* _Activity_: Everything in the listing should be copied exactly, save for the pictures.

* _Records for processing_:

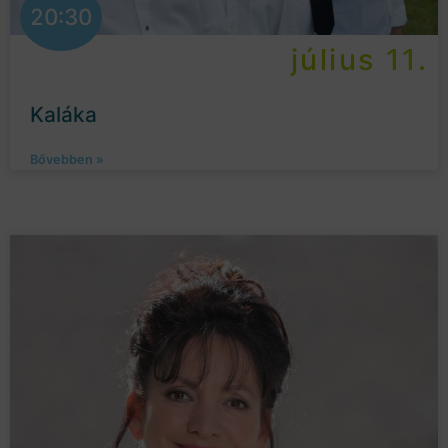
20:30
július 11.
Kaláka
Bővebben »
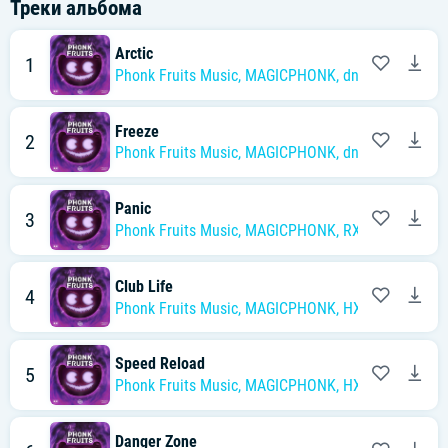
Треки альбома
Arctic
1
Phonk Fruits Music
,
MAGICPHONK
,
dnvn
Freeze
2
Phonk Fruits Music
,
MAGICPHONK
,
dnvn
Panic
3
Phonk Fruits Music
,
MAGICPHONK
,
RXCH PLAYA
Club Life
4
Phonk Fruits Music
,
MAGICPHONK
,
HXELLPLAYA
Speed Reload
5
Phonk Fruits Music
,
MAGICPHONK
,
HXELLPLAYA
Danger Zone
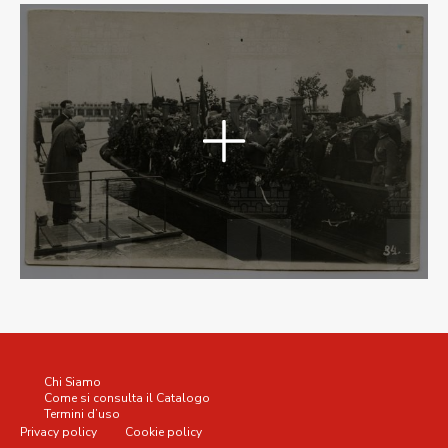
Chi Siamo
Come si consulta il Catalogo
Termini d’uso
Privacy policy
Cookie policy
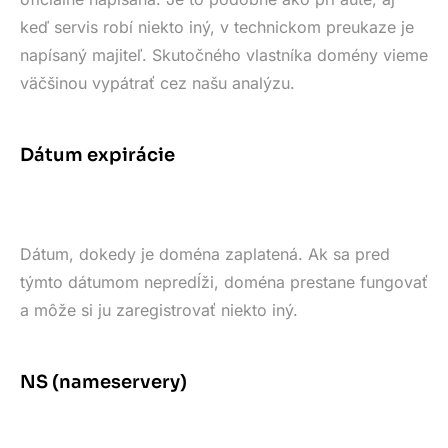
keď servis robí niekto iný, v technickom preukaze je
napísaný majiteľ. Skutočného vlastníka domény vieme
väčšinou vypátrať cez našu analýzu.
Dátum expirácie
Dátum, dokedy je doména zaplatená. Ak sa pred
týmto dátumom nepredĺži, doména prestane fungovať
a môže si ju zaregistrovať niekto iný.
NS (nameservery)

* _Final answer_:
20:30
július 11.
Kaláka
Bővebben »
Треки альбома
Arctic
1
Phonk Fruits Music
,
MAGICPHONK
,
dnvn
Freeze
2
Phonk Fruits Music
,
MAGICPHONK
,
dnvn
Panic
3
Phonk Fruits Music
,
MAGICPHONK
,
RXCH PLAYA
Club Life
4
Phonk Fruits Music
,
MAGICPHONK
,
HXELLPLAYA
Speed Reload
5
Phonk Fruits Music
,
MAGICPHONK
,
HXELLPLAYA
Danger Zone
Chi Siamo
Come si consulta il Catalogo
Termini d’uso
Privacy policy
Cookie policy
keď servis robí niekto iný, v technickom preukaze je
napísaný majiteľ. Skutočného vlastníka domény vieme
väčšinou vypátrať cez našu analýzu.
Dátum expirácie
Dátum, dokedy je doména zaplatená. Ak sa pred
týmto dátumom nepredĺži, doména prestane fungovať
a môže si ju zaregistrovať niekto iný.
NS (nameservery)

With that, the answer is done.